While single compound semiconductors were initially used for photocatalysis, combining
two compounds to form a heterojunction significantly increases the photocatalysis
performance. This review will outline how heterojunctions are superior, explain the
different heterostructure architectures assembled from nanoparticles, and discuss
the importance of achieving a large and quality contact in the junction, the heterojunction.
Reference is made to methods for increasing the charge carrier performance and reducing
recombination. Solution-based synthesis approaches, have been selected as the preferred
route of manufacture, for the low cost scalability, and ability to combine a larger
number of compounds. The main objective of this review article is to provide insight
to the range of chemical solution-based methods for forming chemically bonded junction
in nanoheterostructures for photocatalysis.
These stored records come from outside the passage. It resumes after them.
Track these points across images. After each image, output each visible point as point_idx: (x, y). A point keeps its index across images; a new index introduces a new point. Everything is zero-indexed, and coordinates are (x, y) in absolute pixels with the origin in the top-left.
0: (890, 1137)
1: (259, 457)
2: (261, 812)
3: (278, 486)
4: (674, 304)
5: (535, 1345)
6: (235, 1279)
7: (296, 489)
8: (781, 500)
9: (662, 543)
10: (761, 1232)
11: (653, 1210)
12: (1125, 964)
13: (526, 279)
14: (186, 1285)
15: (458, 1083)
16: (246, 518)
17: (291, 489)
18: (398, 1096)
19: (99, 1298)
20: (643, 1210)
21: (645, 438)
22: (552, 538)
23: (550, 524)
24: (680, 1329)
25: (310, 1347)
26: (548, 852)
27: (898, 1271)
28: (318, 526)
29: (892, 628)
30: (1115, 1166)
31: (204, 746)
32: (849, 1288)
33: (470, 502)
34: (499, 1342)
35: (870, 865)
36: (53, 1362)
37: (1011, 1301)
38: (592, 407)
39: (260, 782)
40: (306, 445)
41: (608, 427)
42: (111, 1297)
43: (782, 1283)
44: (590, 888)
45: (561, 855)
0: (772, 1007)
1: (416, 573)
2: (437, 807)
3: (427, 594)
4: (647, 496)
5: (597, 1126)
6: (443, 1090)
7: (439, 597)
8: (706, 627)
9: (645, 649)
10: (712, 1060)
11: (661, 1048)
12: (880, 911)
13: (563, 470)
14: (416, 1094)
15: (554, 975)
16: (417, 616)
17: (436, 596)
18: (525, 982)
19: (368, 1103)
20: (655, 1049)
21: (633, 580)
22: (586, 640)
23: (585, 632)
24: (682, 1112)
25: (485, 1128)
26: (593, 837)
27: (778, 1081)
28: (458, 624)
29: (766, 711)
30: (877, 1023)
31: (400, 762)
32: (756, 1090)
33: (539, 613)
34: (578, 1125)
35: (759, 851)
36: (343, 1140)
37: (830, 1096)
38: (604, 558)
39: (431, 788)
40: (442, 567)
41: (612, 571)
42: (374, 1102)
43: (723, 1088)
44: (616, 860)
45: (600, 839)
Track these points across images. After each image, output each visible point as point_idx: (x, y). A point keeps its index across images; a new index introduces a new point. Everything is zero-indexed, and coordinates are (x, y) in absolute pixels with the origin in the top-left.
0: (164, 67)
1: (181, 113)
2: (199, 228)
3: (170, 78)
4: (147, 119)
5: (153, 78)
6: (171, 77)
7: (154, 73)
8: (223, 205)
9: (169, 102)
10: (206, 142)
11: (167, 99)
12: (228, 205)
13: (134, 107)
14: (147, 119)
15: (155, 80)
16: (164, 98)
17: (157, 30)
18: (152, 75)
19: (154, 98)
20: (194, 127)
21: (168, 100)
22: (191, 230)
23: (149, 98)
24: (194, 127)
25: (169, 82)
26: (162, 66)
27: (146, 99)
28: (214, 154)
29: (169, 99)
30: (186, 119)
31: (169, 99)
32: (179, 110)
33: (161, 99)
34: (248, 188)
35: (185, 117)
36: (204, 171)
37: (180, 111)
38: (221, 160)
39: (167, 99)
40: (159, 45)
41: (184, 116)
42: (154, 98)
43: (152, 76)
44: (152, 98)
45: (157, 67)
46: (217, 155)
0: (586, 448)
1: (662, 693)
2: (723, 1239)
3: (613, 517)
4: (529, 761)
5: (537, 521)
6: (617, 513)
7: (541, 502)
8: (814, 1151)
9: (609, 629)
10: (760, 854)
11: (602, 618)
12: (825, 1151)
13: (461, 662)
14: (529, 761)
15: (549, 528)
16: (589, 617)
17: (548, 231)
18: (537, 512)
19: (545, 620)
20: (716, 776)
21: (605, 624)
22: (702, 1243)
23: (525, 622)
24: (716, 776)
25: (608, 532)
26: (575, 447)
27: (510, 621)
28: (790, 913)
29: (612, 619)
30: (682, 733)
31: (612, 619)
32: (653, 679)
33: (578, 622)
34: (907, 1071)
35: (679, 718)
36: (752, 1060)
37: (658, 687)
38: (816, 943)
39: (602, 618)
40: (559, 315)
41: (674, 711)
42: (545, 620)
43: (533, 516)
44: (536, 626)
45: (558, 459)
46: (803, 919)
Methods include chemical precipitation,
impregnation, chemical bath deposition, hot injection, solvothermal, photo-deposition,
electrochemical deposition, cation exchange and linker assisted assembly. The synthesis
of different photocatalysts is addressed for each synthesis method. Solution synthesis
is offered for coupling oxide semiconductors (i.e. TiO2, ZnO, WO3, Fe2O3, BiVO4) with
other oxides or metal chalcogenide quantum dots or metallic plasmonic nanoparticles.